Les pieds abîmés, Jean-Luc ne peut plus marcher. Il lui faut prendre le temps de cicatriser et de trouver de nouvelles chaussures. Demain, un ami vient chercher nos hélionautes dans les Pyrénées pour les ramener à la maison
"C'est couillon", ajoute Sitting Bull, "Jean-Luc se faisait une joie de cette équipée sur le HPR et il s'y préparait depuis un an. Mais sans les pieds, ce n'est pas possible de continuer. Moi, ça va, je l'ai déjà fait deux fois, mais dans l'autre sens. C'est marrant comme les lieux par lesquels je suis déjà passé me semblent différents quand on les aborde de l'autre côté."
Le moral déjà bien entamé par la succession ininterrompue d'orages longs et violents, nos amis avaient maintenu le cap grâce à leur bonne condition physique générale. Mais les blessures de Jean-Luc les forcent à renoncer à leur projet.
Armés seulement de leur passion, de leur envie, poussés par la nécessité d'avancer, de découvrir, nos amis n'ont jamais eu la certitude d’arriver au bout de leur projet, mais rien que de le tenter était déjà une belle aventure.

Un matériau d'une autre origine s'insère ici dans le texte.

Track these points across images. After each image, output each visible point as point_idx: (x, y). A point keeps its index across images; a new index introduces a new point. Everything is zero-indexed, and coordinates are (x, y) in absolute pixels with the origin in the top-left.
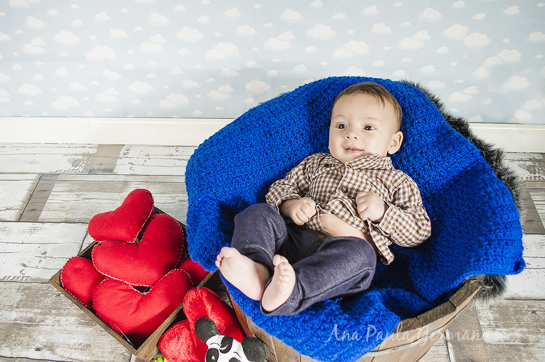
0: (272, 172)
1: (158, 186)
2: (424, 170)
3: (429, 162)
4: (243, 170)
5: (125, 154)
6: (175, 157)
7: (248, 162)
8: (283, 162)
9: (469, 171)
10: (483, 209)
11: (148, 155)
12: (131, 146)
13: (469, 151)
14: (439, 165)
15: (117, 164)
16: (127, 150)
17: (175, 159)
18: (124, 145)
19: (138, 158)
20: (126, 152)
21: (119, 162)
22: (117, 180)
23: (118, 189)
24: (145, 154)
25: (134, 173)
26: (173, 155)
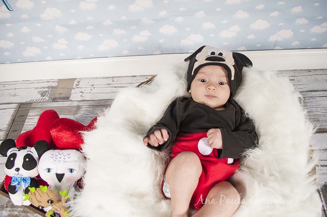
5: (77, 85)
6: (112, 86)
11: (93, 85)
12: (81, 79)
15: (71, 93)
16: (78, 83)
17: (112, 87)
18: (76, 78)
19: (86, 88)
20: (78, 84)
21: (73, 91)
22: (72, 105)
23: (73, 112)
24: (91, 85)
25: (83, 99)
26: (111, 84)
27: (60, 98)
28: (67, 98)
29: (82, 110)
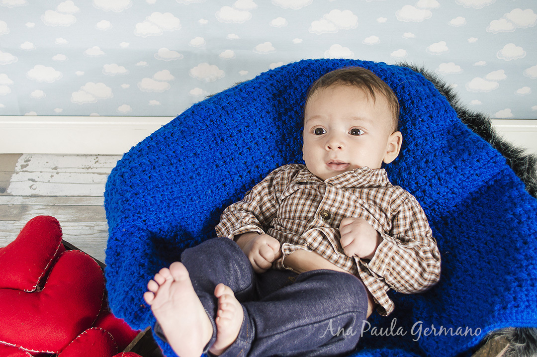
0: (225, 190)
1: (70, 211)
2: (431, 185)
3: (437, 174)
4: (184, 188)
5: (23, 167)
6: (94, 170)
7: (191, 177)
8: (241, 176)
9: (492, 185)
10: (510, 238)
11: (56, 168)
12: (31, 155)
13: (491, 159)
14: (451, 178)
15: (11, 180)
16: (25, 162)
17: (93, 173)
18: (22, 154)
19: (41, 172)
20: (25, 164)
21: (14, 177)
22: (12, 203)
23: (12, 216)
24: (51, 167)
25: (35, 193)
26: (91, 167)
28: (1, 190)
29: (31, 212)
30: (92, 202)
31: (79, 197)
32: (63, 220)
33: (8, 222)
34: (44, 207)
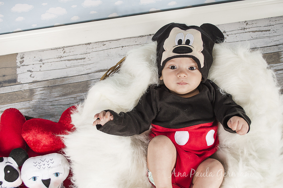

Si les conditions sont de nouveau réunies - les pieds suffisamment remis et la neige enfin fondue - nos valeureux compagnons des orages envisagent de rependre leur course après le soleil le 12 août, au départ de Gavarnie, afin de rallier la côte Basque. Le tronçon perdu est de toute manière remis en jeu l'été prochain!